The callback URL registered with each provider follows the pattern:

```
https://auth.example.com/auth/oauth/{providerId}/callback
```

## The sign-in flow

1. Your frontend redirects to `/auth/oauth/{providerId}/authorize`. KavachOS generates a state parameter and PKCE challenge, then redirects to the provider.
2. The provider redirects back with an authorization code.
3. KavachOS exchanges the code for tokens, fetches the user profile, and creates or updates the user record.
4. A session cookie is set and the user lands on your redirect destination.

The user ID is stable: the same provider account always resolves to the same row in `kavach_users`.

## Account linking

When a sign-in email matches an existing user, KavachOS links the OAuth identity to that account automatically. A single user can connect multiple providers.
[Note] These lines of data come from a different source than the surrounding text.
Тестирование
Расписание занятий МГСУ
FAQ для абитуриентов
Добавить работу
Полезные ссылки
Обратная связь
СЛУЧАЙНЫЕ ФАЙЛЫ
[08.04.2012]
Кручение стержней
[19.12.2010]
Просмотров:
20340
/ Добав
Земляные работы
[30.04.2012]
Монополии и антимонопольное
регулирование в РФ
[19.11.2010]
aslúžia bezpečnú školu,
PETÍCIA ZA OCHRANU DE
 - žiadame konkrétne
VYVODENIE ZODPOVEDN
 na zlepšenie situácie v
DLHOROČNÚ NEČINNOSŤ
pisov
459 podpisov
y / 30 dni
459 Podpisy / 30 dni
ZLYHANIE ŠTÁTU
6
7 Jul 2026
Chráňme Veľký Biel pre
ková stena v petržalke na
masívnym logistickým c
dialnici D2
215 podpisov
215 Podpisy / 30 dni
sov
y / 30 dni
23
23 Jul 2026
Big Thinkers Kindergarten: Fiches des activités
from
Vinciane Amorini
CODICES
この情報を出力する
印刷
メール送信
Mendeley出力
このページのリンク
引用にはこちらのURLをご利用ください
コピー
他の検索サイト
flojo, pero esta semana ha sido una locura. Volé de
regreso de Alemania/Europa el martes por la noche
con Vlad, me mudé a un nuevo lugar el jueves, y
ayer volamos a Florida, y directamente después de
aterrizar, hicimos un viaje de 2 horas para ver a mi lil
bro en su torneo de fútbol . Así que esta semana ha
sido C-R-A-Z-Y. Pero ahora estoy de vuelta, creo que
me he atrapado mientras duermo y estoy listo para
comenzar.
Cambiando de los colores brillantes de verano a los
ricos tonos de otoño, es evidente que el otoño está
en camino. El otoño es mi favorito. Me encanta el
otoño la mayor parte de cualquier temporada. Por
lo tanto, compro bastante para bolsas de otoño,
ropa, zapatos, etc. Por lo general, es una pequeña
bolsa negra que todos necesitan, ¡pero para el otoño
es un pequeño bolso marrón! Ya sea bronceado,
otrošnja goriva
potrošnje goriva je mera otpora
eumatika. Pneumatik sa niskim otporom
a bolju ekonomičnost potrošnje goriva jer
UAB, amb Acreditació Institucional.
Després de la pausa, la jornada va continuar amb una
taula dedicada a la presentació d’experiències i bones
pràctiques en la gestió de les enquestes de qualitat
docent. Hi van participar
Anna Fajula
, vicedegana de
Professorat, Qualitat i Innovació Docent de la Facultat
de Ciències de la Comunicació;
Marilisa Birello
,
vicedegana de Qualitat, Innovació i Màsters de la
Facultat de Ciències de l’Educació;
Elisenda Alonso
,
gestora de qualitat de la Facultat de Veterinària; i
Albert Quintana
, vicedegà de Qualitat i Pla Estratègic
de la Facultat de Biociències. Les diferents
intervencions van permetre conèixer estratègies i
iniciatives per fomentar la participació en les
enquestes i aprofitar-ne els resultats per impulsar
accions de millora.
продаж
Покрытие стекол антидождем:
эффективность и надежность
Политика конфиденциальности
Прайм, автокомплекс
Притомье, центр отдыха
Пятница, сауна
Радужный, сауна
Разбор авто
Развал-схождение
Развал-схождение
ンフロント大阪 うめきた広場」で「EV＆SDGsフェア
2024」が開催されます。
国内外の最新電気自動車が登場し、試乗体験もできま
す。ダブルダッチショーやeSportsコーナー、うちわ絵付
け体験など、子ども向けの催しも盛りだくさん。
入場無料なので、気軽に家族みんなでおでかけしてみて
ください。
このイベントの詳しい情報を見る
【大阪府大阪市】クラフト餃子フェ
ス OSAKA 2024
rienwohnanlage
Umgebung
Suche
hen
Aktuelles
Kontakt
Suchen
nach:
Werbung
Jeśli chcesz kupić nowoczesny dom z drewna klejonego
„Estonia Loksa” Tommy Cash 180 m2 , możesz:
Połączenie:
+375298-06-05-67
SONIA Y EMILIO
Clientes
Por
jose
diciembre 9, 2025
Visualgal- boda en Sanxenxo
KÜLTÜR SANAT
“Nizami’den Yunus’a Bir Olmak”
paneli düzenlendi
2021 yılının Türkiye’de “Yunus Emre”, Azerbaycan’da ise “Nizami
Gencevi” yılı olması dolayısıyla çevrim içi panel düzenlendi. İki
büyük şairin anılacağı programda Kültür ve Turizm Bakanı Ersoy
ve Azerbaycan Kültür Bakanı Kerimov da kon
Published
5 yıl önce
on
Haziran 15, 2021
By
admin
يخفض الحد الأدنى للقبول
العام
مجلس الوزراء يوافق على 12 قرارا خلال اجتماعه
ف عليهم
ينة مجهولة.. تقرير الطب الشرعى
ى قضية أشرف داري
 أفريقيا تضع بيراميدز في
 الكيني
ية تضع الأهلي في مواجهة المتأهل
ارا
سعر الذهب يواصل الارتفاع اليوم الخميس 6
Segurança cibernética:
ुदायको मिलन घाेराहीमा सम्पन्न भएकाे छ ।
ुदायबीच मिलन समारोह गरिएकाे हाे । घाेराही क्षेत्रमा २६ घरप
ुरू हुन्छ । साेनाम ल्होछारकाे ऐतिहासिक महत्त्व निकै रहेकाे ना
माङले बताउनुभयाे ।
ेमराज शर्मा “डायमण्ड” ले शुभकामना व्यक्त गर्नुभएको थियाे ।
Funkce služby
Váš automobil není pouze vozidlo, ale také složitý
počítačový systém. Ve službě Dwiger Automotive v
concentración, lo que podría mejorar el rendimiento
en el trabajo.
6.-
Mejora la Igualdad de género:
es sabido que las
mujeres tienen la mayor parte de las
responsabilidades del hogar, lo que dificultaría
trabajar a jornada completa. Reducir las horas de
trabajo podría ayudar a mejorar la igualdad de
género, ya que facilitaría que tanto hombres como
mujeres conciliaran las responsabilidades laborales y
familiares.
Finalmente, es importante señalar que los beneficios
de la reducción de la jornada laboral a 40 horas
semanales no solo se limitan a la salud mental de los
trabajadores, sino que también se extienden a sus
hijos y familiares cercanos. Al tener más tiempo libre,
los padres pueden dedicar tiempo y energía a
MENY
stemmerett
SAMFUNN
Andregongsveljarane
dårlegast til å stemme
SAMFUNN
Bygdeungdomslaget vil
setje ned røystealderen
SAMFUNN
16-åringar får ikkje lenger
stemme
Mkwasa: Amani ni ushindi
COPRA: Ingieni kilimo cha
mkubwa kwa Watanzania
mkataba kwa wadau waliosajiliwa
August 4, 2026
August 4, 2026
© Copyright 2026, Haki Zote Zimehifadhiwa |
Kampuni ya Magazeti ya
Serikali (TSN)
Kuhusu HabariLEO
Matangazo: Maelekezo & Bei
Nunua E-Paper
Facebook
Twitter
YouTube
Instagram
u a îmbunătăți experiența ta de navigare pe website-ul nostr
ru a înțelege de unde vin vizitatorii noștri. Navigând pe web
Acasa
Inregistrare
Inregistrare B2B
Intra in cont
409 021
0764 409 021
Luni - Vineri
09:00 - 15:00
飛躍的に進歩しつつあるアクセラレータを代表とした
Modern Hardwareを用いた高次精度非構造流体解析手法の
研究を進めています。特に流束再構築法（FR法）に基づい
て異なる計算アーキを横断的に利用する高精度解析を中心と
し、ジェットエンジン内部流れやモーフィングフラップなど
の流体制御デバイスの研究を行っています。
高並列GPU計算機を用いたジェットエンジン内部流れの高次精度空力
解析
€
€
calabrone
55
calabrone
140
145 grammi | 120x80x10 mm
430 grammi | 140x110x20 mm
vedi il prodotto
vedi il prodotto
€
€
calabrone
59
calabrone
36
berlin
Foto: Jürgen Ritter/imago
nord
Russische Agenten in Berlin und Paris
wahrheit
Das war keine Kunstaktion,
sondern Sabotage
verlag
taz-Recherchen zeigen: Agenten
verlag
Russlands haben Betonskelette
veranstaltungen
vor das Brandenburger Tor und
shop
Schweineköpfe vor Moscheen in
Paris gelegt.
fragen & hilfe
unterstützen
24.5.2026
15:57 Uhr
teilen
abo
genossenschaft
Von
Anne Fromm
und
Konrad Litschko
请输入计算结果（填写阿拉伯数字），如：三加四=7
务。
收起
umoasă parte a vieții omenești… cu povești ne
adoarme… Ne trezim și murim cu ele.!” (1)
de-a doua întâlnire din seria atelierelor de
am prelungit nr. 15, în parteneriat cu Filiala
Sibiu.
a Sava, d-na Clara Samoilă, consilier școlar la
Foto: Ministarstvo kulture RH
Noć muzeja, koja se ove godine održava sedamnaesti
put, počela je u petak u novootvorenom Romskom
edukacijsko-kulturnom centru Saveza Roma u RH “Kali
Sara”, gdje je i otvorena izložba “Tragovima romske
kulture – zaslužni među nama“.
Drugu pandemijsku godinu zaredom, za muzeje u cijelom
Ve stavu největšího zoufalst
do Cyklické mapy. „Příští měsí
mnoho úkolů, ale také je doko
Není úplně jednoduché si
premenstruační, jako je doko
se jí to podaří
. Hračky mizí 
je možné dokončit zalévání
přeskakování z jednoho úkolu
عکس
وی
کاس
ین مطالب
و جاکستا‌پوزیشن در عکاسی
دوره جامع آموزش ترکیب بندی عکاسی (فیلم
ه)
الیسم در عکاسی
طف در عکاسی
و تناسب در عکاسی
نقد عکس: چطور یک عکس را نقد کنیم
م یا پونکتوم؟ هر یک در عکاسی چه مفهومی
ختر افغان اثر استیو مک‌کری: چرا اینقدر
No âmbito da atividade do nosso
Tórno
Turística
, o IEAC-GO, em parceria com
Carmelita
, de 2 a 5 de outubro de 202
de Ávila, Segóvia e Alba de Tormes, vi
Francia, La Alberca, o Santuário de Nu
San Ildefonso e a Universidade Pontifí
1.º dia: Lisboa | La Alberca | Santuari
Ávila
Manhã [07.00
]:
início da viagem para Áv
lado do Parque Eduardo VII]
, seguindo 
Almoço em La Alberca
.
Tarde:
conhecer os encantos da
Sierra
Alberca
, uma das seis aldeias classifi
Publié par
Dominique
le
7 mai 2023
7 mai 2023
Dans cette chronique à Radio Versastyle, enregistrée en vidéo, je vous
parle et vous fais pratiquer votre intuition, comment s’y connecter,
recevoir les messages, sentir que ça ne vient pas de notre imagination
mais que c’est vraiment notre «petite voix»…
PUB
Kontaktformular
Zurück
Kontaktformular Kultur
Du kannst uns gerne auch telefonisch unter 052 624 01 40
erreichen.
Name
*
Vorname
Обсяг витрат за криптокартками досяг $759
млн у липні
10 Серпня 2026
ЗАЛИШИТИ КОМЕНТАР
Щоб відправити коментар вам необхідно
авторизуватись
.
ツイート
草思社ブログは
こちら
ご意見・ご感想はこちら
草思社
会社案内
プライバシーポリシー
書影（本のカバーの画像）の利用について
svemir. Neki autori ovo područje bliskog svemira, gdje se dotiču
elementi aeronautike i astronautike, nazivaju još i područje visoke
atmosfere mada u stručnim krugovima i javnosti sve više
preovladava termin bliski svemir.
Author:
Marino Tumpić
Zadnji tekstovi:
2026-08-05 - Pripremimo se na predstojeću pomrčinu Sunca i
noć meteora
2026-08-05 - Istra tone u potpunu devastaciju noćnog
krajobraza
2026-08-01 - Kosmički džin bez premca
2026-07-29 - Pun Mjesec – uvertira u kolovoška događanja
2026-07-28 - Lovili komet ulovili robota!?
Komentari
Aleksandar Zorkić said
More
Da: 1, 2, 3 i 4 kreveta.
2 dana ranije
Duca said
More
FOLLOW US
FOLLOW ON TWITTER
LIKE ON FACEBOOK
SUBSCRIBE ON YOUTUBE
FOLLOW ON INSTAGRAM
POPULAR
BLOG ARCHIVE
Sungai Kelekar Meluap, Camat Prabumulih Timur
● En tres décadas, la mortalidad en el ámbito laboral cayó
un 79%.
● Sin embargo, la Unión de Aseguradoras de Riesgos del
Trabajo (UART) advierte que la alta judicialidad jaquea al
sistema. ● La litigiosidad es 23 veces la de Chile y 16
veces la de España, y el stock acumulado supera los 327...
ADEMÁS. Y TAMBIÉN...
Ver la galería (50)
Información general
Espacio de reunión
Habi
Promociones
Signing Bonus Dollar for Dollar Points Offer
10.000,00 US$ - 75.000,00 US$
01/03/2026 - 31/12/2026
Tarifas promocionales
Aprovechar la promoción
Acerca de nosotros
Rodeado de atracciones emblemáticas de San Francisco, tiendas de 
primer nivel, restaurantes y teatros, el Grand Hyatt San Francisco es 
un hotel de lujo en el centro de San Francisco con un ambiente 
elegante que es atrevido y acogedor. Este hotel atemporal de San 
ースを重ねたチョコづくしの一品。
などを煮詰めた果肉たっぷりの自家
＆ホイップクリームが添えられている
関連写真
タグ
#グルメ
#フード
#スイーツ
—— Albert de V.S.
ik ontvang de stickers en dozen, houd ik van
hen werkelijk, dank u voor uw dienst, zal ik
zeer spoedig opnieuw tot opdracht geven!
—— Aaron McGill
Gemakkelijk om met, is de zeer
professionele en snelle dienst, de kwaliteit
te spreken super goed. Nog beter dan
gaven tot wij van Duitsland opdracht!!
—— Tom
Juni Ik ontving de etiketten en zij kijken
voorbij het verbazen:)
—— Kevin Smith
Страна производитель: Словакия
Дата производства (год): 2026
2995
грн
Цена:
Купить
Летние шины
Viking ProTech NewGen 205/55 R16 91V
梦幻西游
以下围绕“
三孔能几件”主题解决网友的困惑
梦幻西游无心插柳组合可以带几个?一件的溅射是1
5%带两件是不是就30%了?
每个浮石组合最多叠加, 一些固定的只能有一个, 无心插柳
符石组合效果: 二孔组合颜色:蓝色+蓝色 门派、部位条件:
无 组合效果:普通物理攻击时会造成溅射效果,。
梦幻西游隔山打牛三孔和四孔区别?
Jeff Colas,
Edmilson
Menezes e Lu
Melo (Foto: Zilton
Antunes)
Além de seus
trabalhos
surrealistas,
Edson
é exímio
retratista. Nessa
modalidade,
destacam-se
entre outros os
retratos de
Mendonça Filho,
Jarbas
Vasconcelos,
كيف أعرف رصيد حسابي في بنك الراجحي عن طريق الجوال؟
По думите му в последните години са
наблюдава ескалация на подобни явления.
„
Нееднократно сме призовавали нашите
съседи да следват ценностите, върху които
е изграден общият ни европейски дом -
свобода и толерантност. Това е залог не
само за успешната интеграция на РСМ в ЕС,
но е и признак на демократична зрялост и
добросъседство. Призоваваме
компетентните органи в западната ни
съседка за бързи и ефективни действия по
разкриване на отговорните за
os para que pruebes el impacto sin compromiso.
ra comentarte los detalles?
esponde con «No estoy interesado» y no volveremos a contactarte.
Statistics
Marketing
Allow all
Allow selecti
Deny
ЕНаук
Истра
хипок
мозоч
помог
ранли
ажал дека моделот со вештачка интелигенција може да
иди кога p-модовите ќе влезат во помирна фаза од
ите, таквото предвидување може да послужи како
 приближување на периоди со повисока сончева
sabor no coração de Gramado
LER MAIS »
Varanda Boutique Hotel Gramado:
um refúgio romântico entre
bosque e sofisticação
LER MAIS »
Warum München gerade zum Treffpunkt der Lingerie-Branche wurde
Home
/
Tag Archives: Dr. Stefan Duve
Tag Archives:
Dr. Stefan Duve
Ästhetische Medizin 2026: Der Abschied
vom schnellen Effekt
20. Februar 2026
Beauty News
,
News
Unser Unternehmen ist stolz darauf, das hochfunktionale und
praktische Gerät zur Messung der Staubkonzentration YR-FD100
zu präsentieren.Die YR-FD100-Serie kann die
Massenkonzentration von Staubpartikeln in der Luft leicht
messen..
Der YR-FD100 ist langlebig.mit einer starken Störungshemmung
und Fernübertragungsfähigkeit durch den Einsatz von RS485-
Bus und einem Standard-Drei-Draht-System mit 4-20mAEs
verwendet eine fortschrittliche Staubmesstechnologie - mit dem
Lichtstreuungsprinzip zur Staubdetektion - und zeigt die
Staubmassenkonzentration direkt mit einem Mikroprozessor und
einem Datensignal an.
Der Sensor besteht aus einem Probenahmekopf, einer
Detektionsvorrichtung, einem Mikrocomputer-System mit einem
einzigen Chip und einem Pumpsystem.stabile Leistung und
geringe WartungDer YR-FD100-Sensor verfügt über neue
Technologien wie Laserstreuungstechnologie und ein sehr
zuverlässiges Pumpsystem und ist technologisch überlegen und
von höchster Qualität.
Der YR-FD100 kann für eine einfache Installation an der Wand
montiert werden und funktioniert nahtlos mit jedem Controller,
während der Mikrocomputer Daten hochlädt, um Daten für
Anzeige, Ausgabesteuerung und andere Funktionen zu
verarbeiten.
```typescript theme={"system"}
// Check connected providers
const connections = await kavach.auth.getOAuthConnections(userId);

// Disconnect a provider (requires at least one remaining sign-in method)
await kavach.auth.disconnectOAuth(userId, 'github');
```

<Warning>
  Auto-linking trusts the email from the provider. If your threat model requires stronger guarantees, set `autoLink: false` and handle linking explicitly.
</Warning>

## Custom providers

Any OAuth 2.0 provider works by supplying the authorization and token endpoints:

```typescript theme={"system"}
oauth({
  providers: [
    {
      id: 'linear',
      clientId: process.env.LINEAR_CLIENT_ID!,
      clientSecret: process.env.LINEAR_CLIENT_SECRET!,
      authorizationUrl: 'https://linear.app/oauth/authorize', // [!code highlight]
      tokenUrl: 'https://api.linear.app/oauth/token', // [!code highlight]
      userInfoUrl: 'https://api.linear.app/graphql', // [!code highlight]
      scopes: ['read'], // [!code highlight]
      getUserProfile: (data) => ({ // [!code highlight]
        id: data.data.viewer.id,
        email: data.data.viewer.email,
        name: data.data.viewer.name,
      }), // [!code highlight]
    },
  ],
})
```

`getUserProfile` maps the raw provider response to `{ id, email?, name?, image? }`. The `id` is the provider-side user ID, stored for deduplication.